The government should put pressure on the EU by laying out plans for a ‘no deal’ Brexit scenario where it scraps all trade tariffs on imported goods, a group of right-wing economists has said.
Abolishing tariffs would drive down prices for consumers and stimulate competition by allowing cheap imports such as food and clothing to flood the British market, according to researchers at Policy Exchange.
The threat of the UK abolishing tariffs as part of its ‘no deal’ backup plan would also encourage Brussels to offer a more favourable trade agreement, the economists said.
“Many worry that pursuing unilateral tariff liberalisation would reduce the chances of achieving a strong UK-EU trade deal,” wrote Warwick Lightfoot, a co-author of Policy Exchange’s report, which was published today.
“Conversely however, a good deal is more likely if the UK has a realistic ‘no deal’ fallback.”
“Estimates suggest that even halving our tariffs could see a 2.6% boost to UK GDP and unilaterally abolishing tariffs could reduce household bills by £160 a year,” said Mr Lightfoot, a former special adviser to Conservative chancellors Nigel Lawson, John Major and Norman Lamont.
He added: “Brexit offers Britain an opportunity to become truly, once again, a global leader and champion of free trade.”
It comes after several EU diplomats warned privately that the aggressive stance adopted by Michel Barnier, the EU‘s chief negotiator, risked pushing the UK closer to walking away from the negotiating table.
British officials say they are still prepared to leave the EU with no deal if the terms are unacceptable.
Critics of scrapping tariffs warn it could damage key British industries such as farming and manufacturing, as they would be undercut by cheaper foreign competition.
They also say that tariffs are an important bargaining chip in trade negotiations, as the ability to lower them can be used as leverage in talks with other countries.

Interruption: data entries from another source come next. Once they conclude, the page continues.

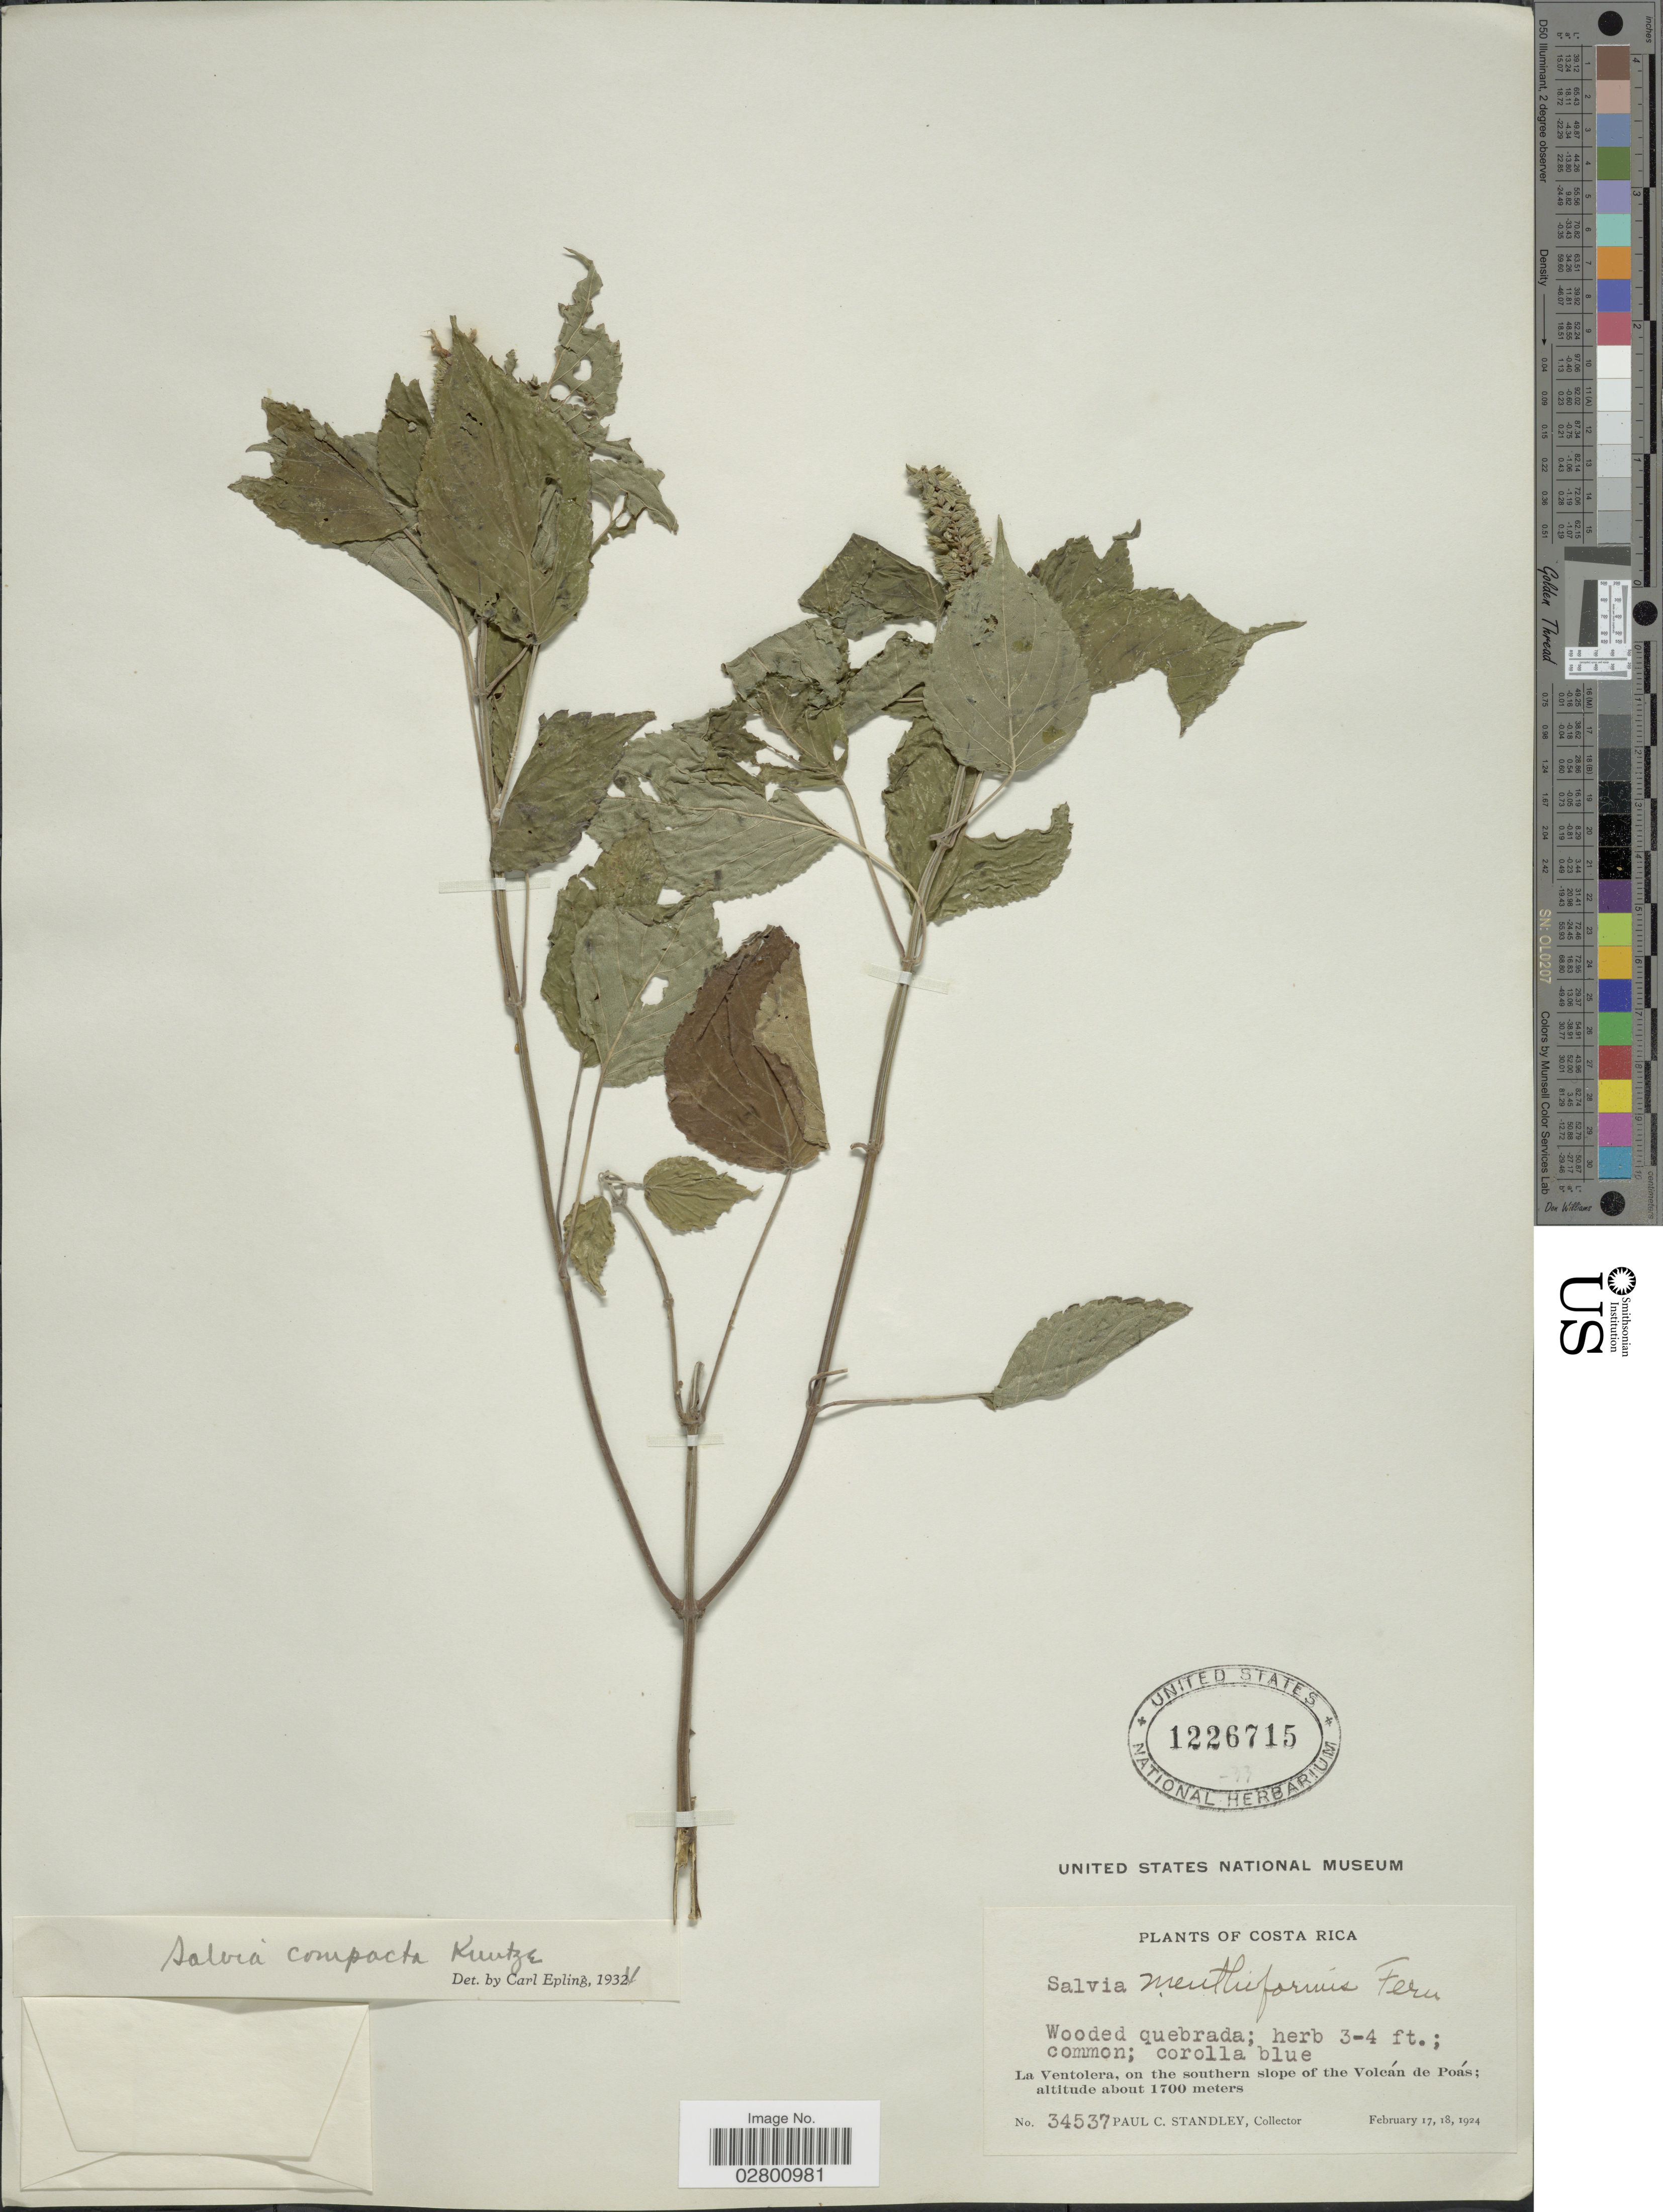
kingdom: Plantae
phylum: Tracheophyta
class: Magnoliopsida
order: Lamiales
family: Lamiaceae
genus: Salvia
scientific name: Salvia compacta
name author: Kuntze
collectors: P. C. Standley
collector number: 34537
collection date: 1924-02-17/1924-02-18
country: Costa Rica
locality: La Ventolera, on the southern slope of the Volcán de Poás.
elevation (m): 1700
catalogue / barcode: US 1226715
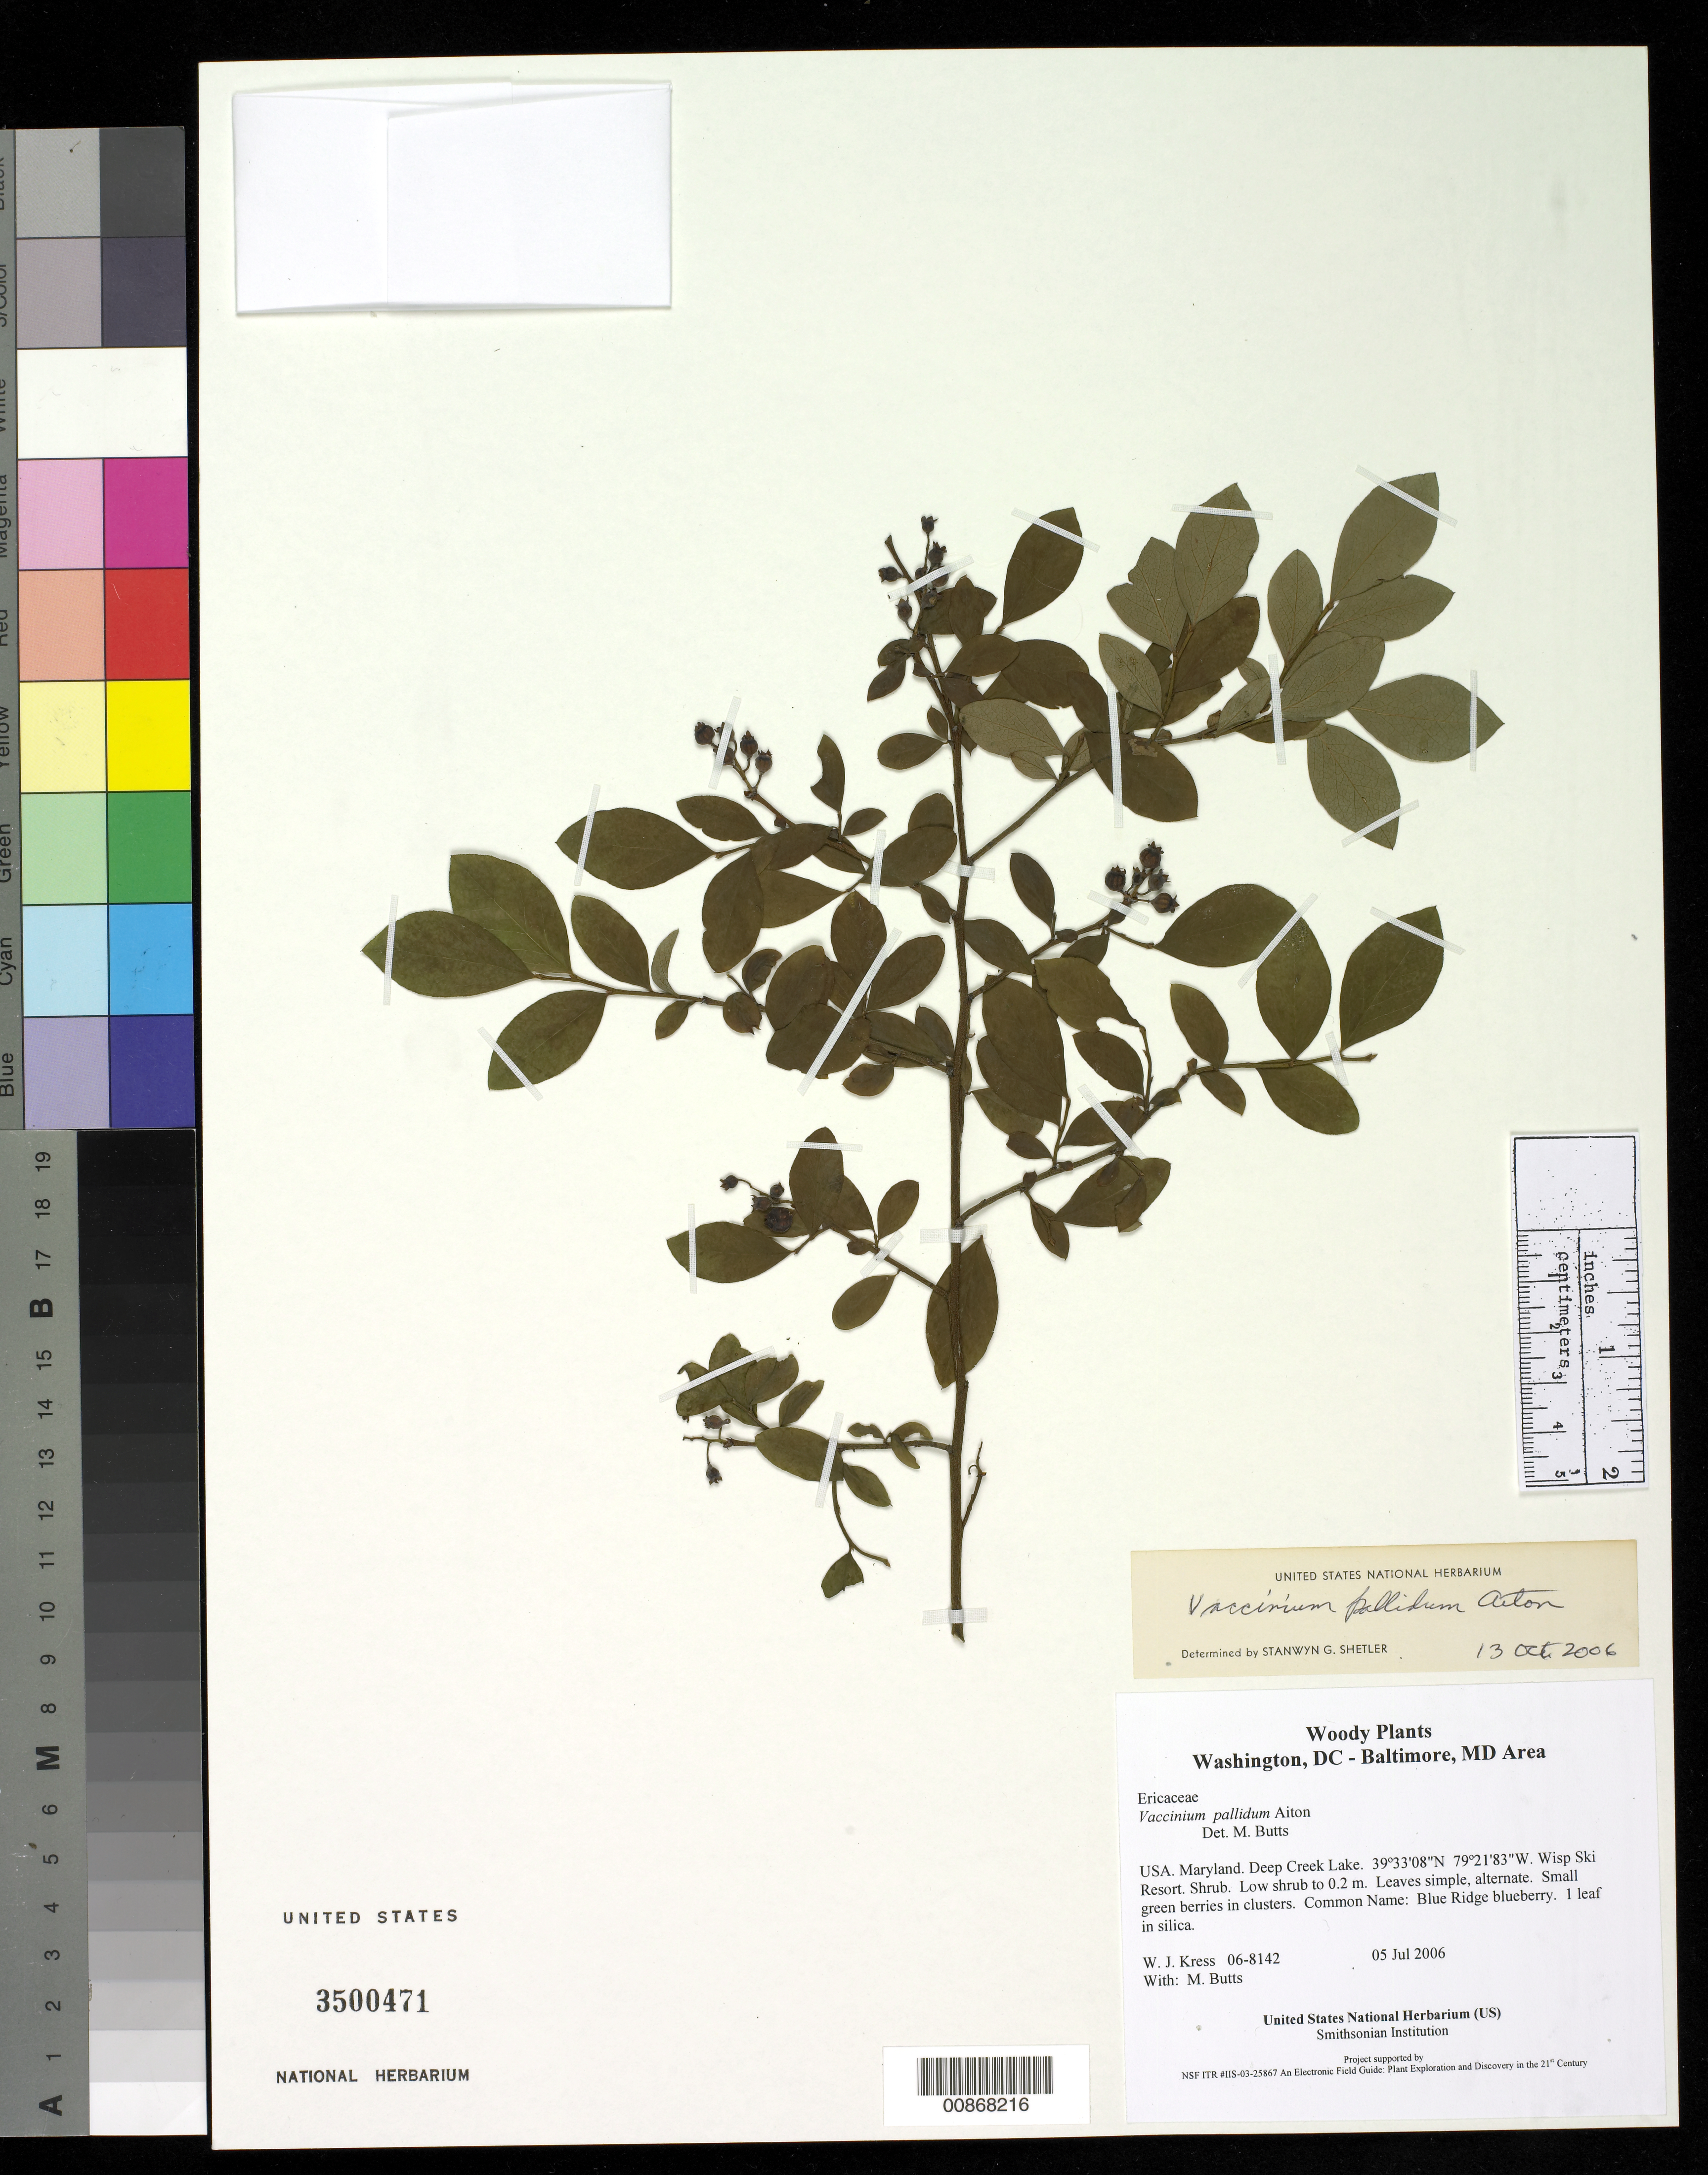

Under WTO rules, the UK could not pick and choose which countries would benefit from zero tariffs – the move would have to apply to all WTO trading partners, unless they had already signed a free trade agreement.
The bold proposals were endorsed by Alexander Downer, a prominent Eurosceptic and the outgoing Australian High Commissioner.
He said: “In the decades ahead all major economies should remove their tariffs and open their markets to competition.
“As the UK once again takes its place at the WTO it should take the opportunity to lead by example and remove its tariffs. Other economies should follow that example if they want to increase the prosperity of their people.”
Jacob-Rees Mogg, an influential Conservative backbencher, is also in favour of scrapping tariffs as he believes it would lead to cheaper food and clothes for low-income families.
Last year another right-wing think tank, Economists for Free Trade, claimed that abolishing tariffs would inject £135bn into the British economy each year.